Thursday, August 26, 2010

The Sandwich Swap

I absolutely adore her Majesty Queen Rania Al Abdullah of Jordan! Yes, she's a Queen and yes, she's beautiful, but it's more than that. If I am going to admire someone, it's going to be for her acts of kindness, her compassion for others and her humanitarian efforts and not what she is wearing, who she is dating or what movie she recently starred in. Queen Rania is just this sort of person. With her emphasis on education for all and promotion of human welfare and social reform, she is the type of person that I strive to be and hope that Emmy will be too. Emmy has asked me on numerous occasions why she is here on Earth (not sure where this stems from...maybe her study of planets with her friends at school). I always tell her that she is here to love others and help whenever needed. I've said it so often that she will now tell me that her "purpose is to help all people." I applaud her for knowing her purpose and focusing on people and not things.

Finding books that help communicate the idea that we are all citizens of this wonderful world is not always easy. However, Queen Rania has written a book that celebrates our differences in a way that is easily understood by young children. Written along with Kelly DiPucchio , (check out this post on Kelly's Blog). The Sandwich Swap is a picture book based on Queen Rania's childhood experiences.

Emmy really enjoys this book! It has been taken off the shelf so often at our local book shop that we may be wearing out the pages! Here's a sneak peek at the beginning of this amazing book:

It all began with a peanut butter and jelly sandwich…and it ended with a hummus sandwich.

Salma and Lily were best friends at school.

They drew pictures together.

They played on the swings together.

They jumped rope together.

And they ate their lunches together.

But just what they ate was a little different.

Lily ate a peanut butter and jelly sandwich every day for lunch.

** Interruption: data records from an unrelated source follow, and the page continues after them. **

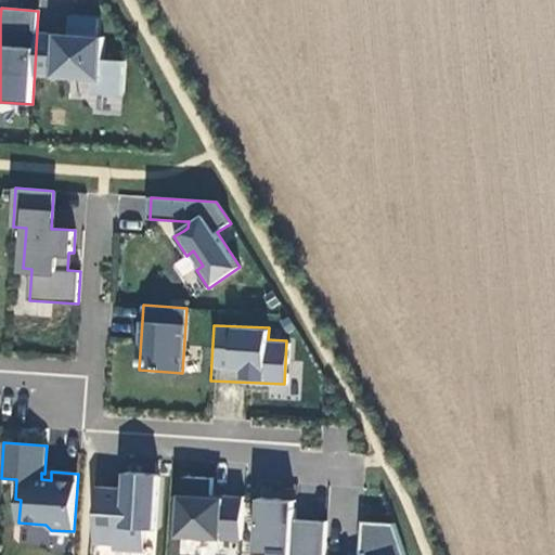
[(179,536),(242,540),(244,497),(223,495),(223,498),(211,498),(213,478),(183,476),(179,536)]
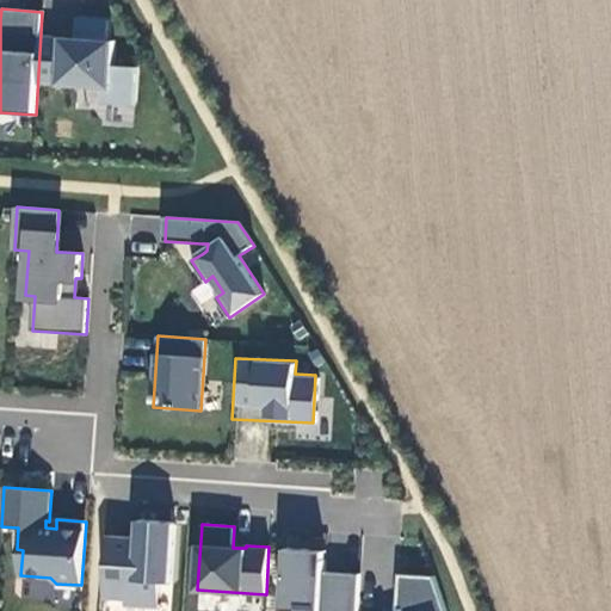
[(170,594),(174,535),(139,532),(137,550),(107,548),(104,610),(118,610),(158,610),(159,594),(170,594)]
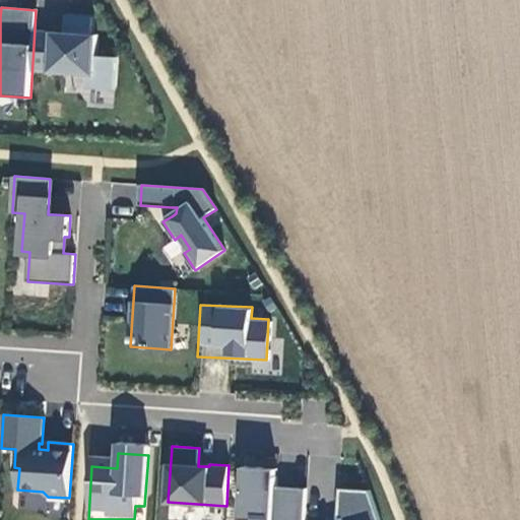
[(252,519),(304,519),(306,489),(275,486),(276,475),(263,474),(263,467),(244,466),(240,519),(253,519),(252,519)]
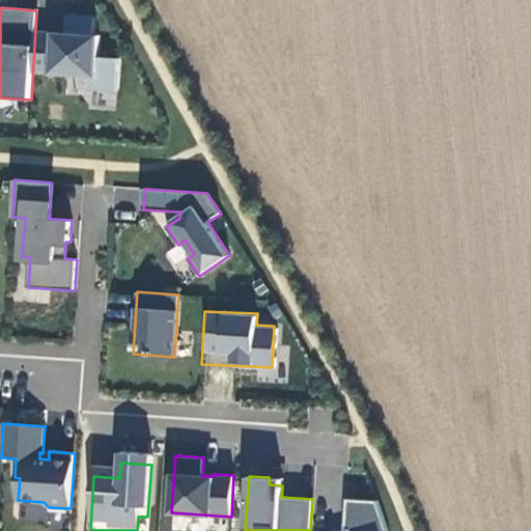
[(388,530),(378,500),(347,498),(345,529),(351,530),(350,530),(388,530)]
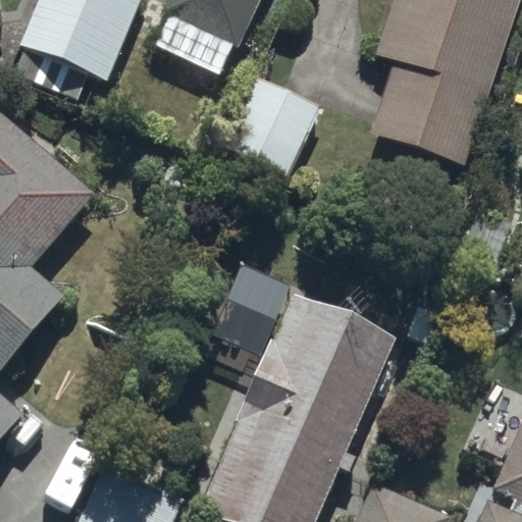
[(136,0),(33,0),(17,41),(45,52),(34,80),(81,98),(91,72),(105,77),(136,0)]
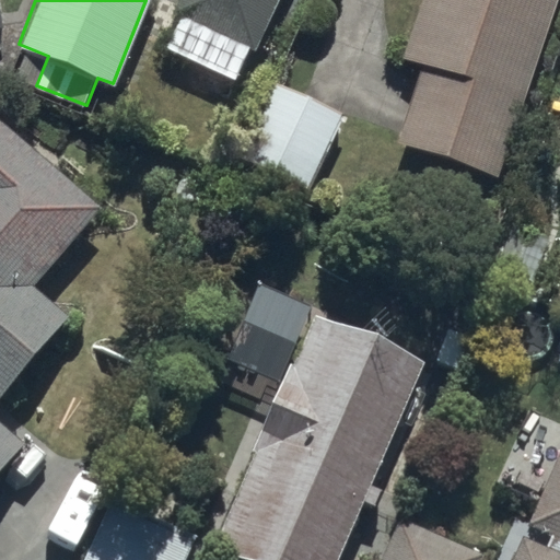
[(176,0),(172,10),(256,49),(278,0),(176,0)]
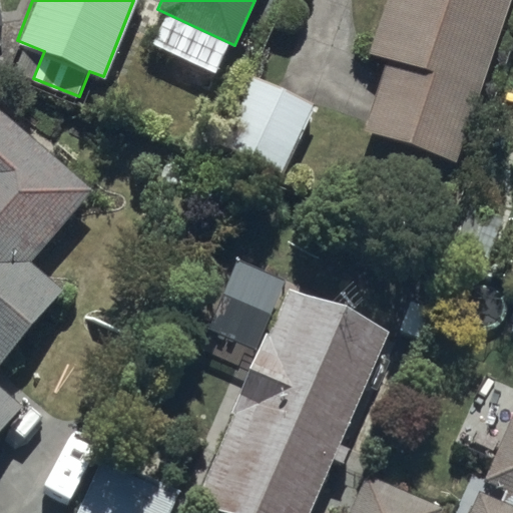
[(392,56),(369,126),(454,153),(502,0),(387,0),(372,50),(392,56)]
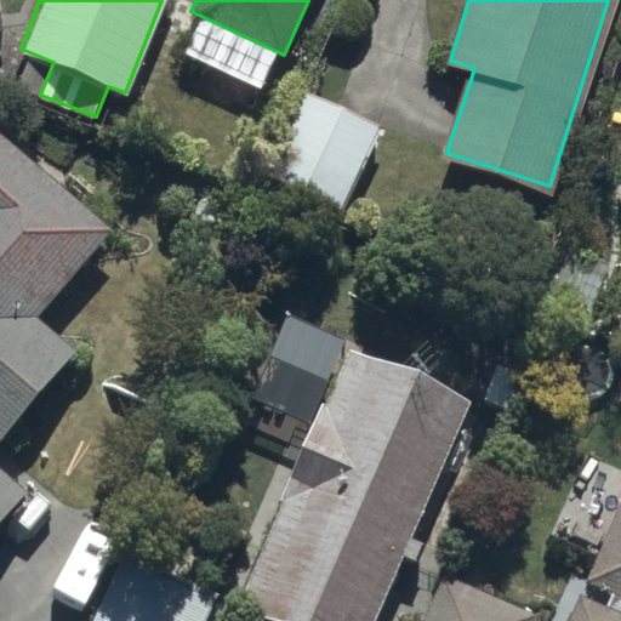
[(272,160),(347,195),(380,125),(306,90),(272,160)]
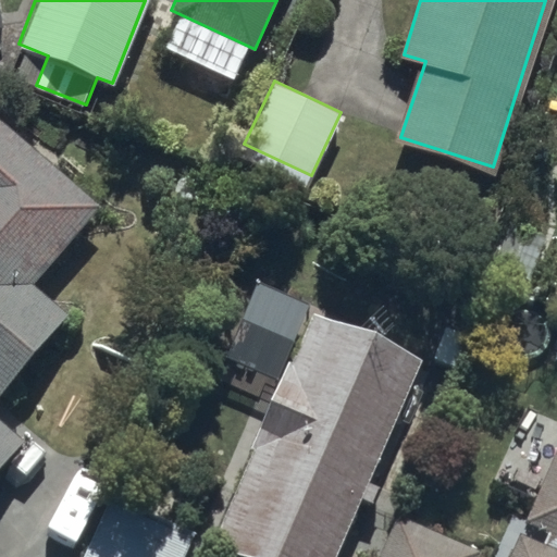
[(0,468),(23,442),(0,420),(0,388),(66,314),(36,284),(104,202),(0,116),(0,468)]
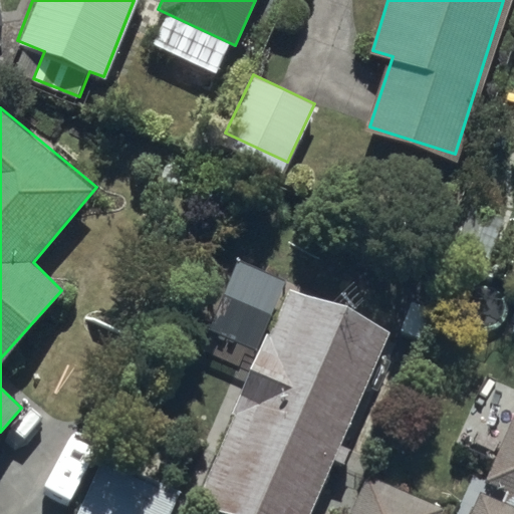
[(288,290),(197,495),(235,513),(306,513),(391,332),(288,290)]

Salma ate a hummus and pita sandwich every day for lunch.

And although Lily never said it out loud, she thought Salma's sandwich looked weird and yucky. She felt terrible that her friend had to eat that icky chickpea paste every day. EW. Yuck.

And although Salma never said it out loud, she thought Lily's sandwich looked strange and gross. She felt just awful that her friend had to eat that gooey peanut paste every day. EW. Gross.

I for one love the use of this metaphor (lunch sandwiches) for the differences between two friends from different cultures and am delighted by how the two girls come up with a solution at the end of the story that not only unifies their friendship, but gives all the children the chance to celebrate their uniqueness! Even Emmy, who is not one to try new foods, asked to have hummus for lunch after our first reading.

Listen to her Majesty as she describes how "our differences can enrich our lives."

Saturday, August 14, 2010

The Giant Hug

Hugs, hugs, hugs. Nothing is better than a special hug from someone who cares about you and this book celebrates this from the very first page all the way to the end.

The Giant Hug, written by Sandra Horning and illustrated by Valeri Gorbachev, is a cheerful and heartwarming tale of a pig named Owen who wants to send a hug to his Granny and a picture just will not do.
"I want to send a real hug. I'll give the mailman a hug
and ask him to send it to Granny."
Owen finds a lot of supportive mail carriers who help him to pass his giant hug from his hometown to his Granny's. Each postal worker provides a link in the hug passing chain from the local mail sorter to an airplane pilot to Granny's mail carrier. I absolutely love the way that Owen's hug creates such harmony and acts of kindness. Captain Johnson bellows, "Now isn't that a grand way to start the day!" as he receives a hug from a driver.

This book reminds me of a previous post where I wrote about What Can I Do Today which is a book that also focuses on how an act of kindness makes us all feel better. In addition to spreading warmth, this book gives a wonderful look at how the postal service works and Ms. Horning should know as her father worked at the post office for many, many years.

If you're not sure your's or your child's hug will make it through the mail system as Owen's did, check out Sandra's website for a printable certificate good for one giant hug! I'm sure anyone, especially grannies, would love to receive this certificate along with a photograph of you or your child with arms open wide.
"Please make the hug just as giant when you pass it on to the mailman," Owen said.

Hugs, especially a child's, are precious and instantly change your whole outlook for the better.